Some may contend that this does not entirely prevent situations like the 2000 election in which the popular vote may differ from the results of the Electoral College. This is true, but the risk is negligible – even under the current winner-takes-all system, such a phenomenon has only occurred four times in the history of the United States. With the electors representing the membership in the House of Representatives (well over four-fifths of all electors), it essentially becomes a statistical impossibility.
Others may argue that the proportional allocation of votes representing House membership could open an opportunity for third parties of any number of abhorrent breeds to enter the race and gain electors. This argument, too, does not stand to scrutiny. Even allowing for the possibility of a given third party being geographically concentrated enough in any state to win any electors within that state (indeed, there are none at present), they would never draw remotely close to the ability of seizing the presidency. Duverger’s Law would still reign supreme even in this instance of proportional representation. Why? Because the seat in contest can still only be filled by a single candidate, and that candidate must win a majority of the Electoral College to succeed (or at least a plurality and then a majority of the House of Representatives). Regardless of if a select number of the politically ignorant feel compelled to vote for a third party candidate (not even in a rational context), they will eternally finish third – the party that consistently comes in last will never draw enough support from voters whose goal it is to have the best available representatives of their interests come in first.
The final possible critique – aside from those who unrelentingly desire the institution of a direct democracy in the United States – is that, in the event of a third party drawing an elector here and there, there could be an increasing number of situations in which there is no candidate who receives a majority of the Electoral College. Like the others, this is a non-issue. The Framers have already provided for such a situation, giving the responsibility of selection the president to the House of Representatives (the federal branch most responsive to the sentiments of the people) and that of selecting the vice president to the Senate (as, after all, his one role besides replacing the president in the event of his death or removal from office is to break ties in that chamber).

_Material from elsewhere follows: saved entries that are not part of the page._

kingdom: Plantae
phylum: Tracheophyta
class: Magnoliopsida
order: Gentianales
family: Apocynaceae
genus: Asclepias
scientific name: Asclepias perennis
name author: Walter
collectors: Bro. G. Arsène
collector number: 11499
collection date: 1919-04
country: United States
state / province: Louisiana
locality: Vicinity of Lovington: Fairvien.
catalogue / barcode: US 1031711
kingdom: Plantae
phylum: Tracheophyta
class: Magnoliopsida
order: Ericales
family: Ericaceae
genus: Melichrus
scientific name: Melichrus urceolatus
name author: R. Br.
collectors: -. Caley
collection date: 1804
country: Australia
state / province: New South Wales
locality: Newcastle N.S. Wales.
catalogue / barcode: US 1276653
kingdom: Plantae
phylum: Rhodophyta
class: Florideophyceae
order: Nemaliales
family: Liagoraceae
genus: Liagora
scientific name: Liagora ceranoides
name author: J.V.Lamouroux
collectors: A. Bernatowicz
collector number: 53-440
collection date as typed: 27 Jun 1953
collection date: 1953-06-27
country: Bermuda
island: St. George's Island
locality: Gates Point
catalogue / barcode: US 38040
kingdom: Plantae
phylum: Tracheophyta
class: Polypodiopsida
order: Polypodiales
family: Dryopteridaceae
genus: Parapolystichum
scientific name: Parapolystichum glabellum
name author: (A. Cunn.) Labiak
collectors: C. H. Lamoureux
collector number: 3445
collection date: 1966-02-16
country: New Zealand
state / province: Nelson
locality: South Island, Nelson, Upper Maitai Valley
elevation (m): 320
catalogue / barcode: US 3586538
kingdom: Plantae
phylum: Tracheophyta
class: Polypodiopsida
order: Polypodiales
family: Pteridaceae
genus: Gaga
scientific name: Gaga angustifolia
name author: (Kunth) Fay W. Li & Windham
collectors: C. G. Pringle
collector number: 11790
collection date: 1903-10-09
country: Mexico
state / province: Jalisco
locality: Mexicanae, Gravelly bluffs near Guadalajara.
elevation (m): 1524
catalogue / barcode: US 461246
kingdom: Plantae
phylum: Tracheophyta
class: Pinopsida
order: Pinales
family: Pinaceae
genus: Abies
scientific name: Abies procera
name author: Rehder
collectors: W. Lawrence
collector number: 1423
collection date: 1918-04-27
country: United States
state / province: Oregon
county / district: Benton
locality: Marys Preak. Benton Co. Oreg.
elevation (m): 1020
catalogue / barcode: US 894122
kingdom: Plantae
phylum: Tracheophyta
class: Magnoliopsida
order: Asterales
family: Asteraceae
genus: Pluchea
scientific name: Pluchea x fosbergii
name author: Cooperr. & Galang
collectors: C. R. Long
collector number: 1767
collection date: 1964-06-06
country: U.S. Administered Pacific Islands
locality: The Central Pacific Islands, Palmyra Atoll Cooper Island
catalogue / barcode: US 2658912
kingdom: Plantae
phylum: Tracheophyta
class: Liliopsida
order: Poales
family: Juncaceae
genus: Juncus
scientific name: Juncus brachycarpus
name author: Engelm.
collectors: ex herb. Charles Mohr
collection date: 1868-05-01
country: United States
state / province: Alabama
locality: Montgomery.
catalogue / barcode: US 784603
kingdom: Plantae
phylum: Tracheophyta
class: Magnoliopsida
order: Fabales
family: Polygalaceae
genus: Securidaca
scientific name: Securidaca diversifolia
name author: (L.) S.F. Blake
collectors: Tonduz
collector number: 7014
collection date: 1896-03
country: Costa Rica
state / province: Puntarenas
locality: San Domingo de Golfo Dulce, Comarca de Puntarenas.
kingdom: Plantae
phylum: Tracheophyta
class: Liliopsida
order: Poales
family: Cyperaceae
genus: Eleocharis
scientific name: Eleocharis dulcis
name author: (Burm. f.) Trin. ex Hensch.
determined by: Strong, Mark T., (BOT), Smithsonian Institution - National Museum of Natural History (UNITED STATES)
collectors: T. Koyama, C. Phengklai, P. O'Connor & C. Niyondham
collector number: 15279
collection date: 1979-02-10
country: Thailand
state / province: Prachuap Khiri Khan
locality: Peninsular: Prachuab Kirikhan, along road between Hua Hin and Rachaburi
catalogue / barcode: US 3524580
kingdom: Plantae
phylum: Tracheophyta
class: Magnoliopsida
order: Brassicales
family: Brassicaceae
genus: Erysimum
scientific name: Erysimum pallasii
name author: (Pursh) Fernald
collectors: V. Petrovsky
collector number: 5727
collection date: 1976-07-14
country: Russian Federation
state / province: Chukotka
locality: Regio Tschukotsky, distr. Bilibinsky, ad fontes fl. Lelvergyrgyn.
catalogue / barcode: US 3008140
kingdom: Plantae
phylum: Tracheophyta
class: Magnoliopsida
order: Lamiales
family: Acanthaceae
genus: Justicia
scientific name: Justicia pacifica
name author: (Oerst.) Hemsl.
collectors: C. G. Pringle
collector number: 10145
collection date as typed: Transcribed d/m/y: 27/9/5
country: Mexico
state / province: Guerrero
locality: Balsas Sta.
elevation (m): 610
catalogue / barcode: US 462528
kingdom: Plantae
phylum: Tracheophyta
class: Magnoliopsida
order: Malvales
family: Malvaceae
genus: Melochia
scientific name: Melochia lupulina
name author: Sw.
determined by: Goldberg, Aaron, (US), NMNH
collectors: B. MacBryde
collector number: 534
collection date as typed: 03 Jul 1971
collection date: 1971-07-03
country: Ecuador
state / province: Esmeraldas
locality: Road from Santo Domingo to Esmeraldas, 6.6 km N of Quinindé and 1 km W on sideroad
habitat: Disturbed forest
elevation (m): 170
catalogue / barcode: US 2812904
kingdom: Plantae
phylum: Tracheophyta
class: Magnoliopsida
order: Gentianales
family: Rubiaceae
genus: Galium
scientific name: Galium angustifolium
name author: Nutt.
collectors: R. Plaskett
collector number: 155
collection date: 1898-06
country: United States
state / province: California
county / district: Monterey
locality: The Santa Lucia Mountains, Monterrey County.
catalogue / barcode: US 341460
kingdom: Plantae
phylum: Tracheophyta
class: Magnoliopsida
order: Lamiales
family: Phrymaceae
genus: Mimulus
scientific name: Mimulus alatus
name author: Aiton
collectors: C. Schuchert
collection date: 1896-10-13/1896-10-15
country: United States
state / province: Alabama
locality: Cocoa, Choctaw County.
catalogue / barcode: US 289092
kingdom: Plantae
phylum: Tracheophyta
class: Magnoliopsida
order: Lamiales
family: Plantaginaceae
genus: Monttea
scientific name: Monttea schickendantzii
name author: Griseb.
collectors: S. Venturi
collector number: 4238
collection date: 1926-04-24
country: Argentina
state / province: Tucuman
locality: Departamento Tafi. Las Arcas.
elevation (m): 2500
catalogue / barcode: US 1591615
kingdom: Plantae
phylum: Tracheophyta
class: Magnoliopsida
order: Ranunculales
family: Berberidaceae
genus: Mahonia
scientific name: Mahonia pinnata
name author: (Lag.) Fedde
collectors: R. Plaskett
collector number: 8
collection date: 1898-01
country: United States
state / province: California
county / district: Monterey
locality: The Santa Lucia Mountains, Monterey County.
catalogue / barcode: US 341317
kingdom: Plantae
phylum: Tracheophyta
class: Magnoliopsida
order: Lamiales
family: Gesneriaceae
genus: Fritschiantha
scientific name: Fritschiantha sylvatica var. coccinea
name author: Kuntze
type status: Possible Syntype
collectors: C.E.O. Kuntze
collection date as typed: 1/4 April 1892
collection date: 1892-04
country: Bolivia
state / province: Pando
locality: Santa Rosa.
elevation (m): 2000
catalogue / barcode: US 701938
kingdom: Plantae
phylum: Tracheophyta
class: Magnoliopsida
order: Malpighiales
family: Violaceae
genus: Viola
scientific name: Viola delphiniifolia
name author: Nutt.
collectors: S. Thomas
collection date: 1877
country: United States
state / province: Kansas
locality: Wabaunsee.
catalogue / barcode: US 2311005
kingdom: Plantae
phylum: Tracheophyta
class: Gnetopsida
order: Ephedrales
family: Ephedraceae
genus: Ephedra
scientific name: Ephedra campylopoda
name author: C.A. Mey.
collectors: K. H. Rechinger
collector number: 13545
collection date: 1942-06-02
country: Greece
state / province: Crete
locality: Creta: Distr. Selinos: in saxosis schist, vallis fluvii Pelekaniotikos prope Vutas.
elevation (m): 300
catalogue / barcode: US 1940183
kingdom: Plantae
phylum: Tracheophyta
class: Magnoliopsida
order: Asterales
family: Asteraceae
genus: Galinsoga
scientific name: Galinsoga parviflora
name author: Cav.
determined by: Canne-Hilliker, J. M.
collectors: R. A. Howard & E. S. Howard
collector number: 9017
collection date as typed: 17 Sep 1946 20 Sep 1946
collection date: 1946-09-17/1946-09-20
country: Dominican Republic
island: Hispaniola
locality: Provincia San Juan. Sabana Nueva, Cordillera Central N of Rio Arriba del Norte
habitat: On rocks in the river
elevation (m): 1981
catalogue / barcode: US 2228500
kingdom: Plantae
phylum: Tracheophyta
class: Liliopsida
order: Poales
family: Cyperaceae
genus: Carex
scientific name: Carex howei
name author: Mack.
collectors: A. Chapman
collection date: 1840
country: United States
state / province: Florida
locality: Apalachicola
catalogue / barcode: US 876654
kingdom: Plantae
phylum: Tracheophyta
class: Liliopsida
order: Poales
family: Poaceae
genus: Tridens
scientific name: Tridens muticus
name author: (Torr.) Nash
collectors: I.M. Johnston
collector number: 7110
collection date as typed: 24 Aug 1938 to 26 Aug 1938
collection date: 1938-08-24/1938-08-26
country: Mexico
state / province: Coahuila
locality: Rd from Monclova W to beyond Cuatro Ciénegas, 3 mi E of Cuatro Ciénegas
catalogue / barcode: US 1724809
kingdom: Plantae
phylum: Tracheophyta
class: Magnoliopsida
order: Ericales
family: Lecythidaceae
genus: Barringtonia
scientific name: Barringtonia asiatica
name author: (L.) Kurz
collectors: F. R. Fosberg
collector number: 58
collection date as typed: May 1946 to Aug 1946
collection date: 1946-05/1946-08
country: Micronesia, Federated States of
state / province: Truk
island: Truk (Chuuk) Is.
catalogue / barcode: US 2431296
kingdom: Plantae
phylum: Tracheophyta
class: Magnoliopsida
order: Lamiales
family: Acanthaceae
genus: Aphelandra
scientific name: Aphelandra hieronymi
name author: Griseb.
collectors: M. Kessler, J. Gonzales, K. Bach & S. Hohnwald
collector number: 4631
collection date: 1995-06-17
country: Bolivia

As with all issues regarding changes to the Constitution, this one will take a great deal of time. It will require methodically convincing each state legislature to relinquish some of their power (indeed, a power which benefits them to wield) to the Constitution. Before even that, it must navigate its way through Congress and achieve the requisite two-thirds majorities to be presented to the states (alternative means of ratification are too unlikely to be relied upon or expected). But no matter the time it takes to ratify an amendment to this effect, it is the right and just policy to pursue; thus, it ought to be.